Sometimes you get clients that have their own ideas, most of the time they rely on us. I have found that not all clients like scene or room based programming, no matter how easy it should be or how well you explain why it works. They want a button for this light, another for that.
The only advice you needs is "be consistent" If you make the bottom button on a keypad a room off or all off type of button, do it on all keypads.
I typically do this
Scene based
Room or area ON (entrance - Home) Scene Scene or feature Next room or area Room or area Off (entrance Away) R L
Fixture based
Room ON Fixture Fixture Fixture or next room Room Off R L
Double tap sends lights to 100% Shades can easily be incorporated.

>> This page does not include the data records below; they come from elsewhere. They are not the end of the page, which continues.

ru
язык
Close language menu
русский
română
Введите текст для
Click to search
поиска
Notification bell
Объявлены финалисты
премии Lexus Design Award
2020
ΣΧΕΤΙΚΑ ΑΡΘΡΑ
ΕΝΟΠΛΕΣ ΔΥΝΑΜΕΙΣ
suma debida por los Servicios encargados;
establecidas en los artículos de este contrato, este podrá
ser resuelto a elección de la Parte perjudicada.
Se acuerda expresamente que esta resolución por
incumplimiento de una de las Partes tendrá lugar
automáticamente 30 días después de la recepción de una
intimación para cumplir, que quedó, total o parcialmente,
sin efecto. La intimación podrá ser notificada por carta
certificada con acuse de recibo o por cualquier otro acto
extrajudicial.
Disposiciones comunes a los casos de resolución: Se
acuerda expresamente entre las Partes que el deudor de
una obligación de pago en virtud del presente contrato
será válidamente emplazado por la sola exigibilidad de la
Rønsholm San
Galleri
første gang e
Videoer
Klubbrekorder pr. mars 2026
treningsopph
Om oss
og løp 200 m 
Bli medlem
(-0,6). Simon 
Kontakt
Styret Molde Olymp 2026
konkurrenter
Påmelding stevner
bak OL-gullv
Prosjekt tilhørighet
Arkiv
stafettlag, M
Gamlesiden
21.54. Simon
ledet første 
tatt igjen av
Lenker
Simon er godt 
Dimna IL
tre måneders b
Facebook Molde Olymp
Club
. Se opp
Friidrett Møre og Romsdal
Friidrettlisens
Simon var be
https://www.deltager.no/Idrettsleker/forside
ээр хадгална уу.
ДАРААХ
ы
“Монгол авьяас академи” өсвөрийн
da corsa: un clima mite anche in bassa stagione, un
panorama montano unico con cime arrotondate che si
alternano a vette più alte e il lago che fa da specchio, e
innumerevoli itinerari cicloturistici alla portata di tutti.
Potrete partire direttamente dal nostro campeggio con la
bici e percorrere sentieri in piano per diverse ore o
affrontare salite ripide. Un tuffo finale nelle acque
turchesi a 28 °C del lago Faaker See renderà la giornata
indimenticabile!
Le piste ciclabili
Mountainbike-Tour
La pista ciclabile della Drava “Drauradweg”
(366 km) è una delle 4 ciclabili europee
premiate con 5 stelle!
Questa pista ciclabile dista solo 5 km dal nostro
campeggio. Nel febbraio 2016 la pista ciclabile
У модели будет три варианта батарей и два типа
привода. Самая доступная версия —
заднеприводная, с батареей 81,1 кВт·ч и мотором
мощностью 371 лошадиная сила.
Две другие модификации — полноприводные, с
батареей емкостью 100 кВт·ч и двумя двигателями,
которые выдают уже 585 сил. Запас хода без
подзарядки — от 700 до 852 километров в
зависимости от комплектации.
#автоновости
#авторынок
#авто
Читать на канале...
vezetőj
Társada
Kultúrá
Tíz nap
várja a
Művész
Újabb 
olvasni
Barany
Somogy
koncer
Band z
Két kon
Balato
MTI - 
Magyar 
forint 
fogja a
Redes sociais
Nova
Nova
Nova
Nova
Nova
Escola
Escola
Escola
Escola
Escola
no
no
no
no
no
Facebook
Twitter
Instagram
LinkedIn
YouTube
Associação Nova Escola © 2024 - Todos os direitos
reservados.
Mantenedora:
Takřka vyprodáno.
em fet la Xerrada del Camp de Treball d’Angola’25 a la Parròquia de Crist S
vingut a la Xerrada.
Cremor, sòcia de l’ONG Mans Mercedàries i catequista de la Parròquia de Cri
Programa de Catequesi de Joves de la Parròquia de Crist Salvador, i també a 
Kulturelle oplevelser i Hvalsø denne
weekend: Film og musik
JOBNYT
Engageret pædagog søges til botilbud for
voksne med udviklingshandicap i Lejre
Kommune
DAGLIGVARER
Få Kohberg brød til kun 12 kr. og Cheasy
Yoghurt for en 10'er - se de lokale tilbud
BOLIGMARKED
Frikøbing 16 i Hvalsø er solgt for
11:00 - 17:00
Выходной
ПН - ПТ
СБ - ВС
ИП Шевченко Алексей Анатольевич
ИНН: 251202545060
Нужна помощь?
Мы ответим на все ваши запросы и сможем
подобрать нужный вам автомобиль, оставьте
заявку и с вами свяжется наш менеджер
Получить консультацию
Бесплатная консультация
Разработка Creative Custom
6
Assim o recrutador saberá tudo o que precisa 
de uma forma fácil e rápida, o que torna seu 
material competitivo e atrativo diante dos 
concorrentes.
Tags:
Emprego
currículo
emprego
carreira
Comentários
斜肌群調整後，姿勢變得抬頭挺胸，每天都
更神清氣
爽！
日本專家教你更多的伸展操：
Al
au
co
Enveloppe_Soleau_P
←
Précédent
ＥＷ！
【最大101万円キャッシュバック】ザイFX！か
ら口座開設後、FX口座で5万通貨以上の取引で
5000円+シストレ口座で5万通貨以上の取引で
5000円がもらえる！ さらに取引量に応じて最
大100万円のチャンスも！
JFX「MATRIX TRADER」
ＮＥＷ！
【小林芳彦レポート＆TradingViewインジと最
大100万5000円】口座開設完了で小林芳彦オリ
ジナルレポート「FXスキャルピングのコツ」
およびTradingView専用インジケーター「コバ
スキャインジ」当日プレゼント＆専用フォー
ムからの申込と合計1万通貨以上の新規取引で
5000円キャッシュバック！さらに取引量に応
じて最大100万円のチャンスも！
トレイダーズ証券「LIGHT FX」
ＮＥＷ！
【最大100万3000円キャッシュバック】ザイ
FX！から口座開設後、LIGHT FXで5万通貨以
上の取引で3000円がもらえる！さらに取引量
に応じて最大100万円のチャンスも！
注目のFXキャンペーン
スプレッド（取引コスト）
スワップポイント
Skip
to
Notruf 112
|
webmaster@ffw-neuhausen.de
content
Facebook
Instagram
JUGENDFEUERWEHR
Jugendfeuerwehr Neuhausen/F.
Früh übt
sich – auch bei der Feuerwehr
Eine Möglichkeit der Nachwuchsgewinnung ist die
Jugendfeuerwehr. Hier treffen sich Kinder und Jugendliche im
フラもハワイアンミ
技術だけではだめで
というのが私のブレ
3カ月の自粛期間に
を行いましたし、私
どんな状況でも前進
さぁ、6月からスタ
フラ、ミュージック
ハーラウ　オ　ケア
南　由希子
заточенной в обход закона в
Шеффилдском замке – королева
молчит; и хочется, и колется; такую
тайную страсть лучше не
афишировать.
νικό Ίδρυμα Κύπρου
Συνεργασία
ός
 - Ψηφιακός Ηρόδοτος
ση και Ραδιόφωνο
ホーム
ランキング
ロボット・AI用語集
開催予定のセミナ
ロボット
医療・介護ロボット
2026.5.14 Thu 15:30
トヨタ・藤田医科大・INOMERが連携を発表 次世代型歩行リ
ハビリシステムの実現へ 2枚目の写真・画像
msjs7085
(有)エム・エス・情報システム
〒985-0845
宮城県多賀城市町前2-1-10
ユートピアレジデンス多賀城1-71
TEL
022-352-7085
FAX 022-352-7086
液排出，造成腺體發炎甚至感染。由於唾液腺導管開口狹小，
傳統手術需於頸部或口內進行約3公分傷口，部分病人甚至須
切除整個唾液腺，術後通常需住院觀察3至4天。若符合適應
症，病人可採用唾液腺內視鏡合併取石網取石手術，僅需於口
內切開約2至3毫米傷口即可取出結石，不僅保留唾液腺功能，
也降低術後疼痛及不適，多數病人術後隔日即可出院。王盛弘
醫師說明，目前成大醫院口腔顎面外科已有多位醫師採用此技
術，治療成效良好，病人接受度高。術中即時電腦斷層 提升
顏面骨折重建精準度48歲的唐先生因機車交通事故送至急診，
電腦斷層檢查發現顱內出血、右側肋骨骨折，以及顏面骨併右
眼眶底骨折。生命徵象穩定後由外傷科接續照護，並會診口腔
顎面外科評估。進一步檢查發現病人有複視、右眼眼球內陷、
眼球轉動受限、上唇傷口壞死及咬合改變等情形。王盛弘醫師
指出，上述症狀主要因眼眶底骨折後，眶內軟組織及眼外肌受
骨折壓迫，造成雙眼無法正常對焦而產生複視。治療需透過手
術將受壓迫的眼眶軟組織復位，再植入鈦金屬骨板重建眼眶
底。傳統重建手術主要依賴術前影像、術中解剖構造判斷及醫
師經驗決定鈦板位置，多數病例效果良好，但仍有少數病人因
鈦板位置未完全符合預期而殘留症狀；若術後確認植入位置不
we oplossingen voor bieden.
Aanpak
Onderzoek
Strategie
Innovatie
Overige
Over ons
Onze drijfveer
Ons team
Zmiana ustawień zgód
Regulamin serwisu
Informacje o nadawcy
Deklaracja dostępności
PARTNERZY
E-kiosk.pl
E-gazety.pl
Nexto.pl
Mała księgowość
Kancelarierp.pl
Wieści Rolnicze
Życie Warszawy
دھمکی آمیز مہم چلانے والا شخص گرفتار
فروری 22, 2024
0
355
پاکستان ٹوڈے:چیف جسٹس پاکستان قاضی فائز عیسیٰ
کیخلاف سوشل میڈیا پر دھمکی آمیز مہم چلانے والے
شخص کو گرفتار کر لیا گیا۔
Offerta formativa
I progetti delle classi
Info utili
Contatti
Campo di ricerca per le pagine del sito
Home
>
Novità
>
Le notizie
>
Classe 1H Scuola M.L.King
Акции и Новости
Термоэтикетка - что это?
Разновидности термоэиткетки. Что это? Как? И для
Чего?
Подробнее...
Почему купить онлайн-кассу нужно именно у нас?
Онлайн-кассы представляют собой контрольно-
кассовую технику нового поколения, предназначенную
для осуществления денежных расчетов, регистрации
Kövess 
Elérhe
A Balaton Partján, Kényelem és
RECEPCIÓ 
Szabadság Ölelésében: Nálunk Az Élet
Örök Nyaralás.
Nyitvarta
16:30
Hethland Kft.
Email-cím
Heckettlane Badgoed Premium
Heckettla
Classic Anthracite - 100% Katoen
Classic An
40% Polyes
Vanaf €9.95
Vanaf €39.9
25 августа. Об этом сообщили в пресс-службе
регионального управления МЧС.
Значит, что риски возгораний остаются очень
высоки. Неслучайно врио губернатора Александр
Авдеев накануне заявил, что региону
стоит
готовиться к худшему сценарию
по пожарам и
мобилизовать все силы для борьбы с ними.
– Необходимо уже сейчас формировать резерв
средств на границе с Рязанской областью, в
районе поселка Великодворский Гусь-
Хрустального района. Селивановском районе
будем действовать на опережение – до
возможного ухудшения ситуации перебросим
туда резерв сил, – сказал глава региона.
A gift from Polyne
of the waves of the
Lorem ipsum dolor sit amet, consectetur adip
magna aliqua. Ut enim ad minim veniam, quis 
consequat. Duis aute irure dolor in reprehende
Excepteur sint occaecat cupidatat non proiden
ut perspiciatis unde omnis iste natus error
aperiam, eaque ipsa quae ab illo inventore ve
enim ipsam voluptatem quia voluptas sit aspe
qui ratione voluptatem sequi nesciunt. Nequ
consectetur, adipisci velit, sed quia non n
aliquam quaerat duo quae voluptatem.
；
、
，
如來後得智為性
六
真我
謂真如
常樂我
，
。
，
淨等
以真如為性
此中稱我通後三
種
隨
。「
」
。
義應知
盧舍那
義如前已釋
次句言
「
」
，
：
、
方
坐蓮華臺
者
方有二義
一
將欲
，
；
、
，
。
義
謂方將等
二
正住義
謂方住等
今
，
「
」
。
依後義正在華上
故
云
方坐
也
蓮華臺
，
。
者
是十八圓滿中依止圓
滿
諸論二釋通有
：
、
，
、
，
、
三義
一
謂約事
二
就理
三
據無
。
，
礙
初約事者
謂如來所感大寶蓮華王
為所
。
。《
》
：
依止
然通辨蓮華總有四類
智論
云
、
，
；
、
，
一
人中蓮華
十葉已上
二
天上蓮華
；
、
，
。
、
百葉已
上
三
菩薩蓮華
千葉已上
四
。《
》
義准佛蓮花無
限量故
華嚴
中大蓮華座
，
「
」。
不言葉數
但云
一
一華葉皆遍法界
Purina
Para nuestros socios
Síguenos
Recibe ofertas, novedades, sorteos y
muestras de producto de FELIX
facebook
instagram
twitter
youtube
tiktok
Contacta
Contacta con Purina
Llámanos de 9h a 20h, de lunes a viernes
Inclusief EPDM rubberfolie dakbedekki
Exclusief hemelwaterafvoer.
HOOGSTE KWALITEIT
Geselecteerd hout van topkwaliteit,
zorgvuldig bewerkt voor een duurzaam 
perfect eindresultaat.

Variation of this would be on bedside Keypad where I would have a night mode and a goodnight button
I have "fixed" more than a few Lutron systems over the years and the main thing that needed fixing was the programming. If a client is going to have to stop and read each keypad to remember what the buttons do (because they are completely different from room to room), your doing it wrong.
As for setting scenes. If you are not a lighting designer, and really don't know what may or may not look good, find a designer in your area. Tell the client that if they are relying on you to figure out the settings you are bringing in your designer and there is an extra cost of whatever, or build the designer costs into your system price. You only need them for a couple of hours or so. Walk through with everyone, let designer take the client by the hand while you make changes on the fly. Everyone wins.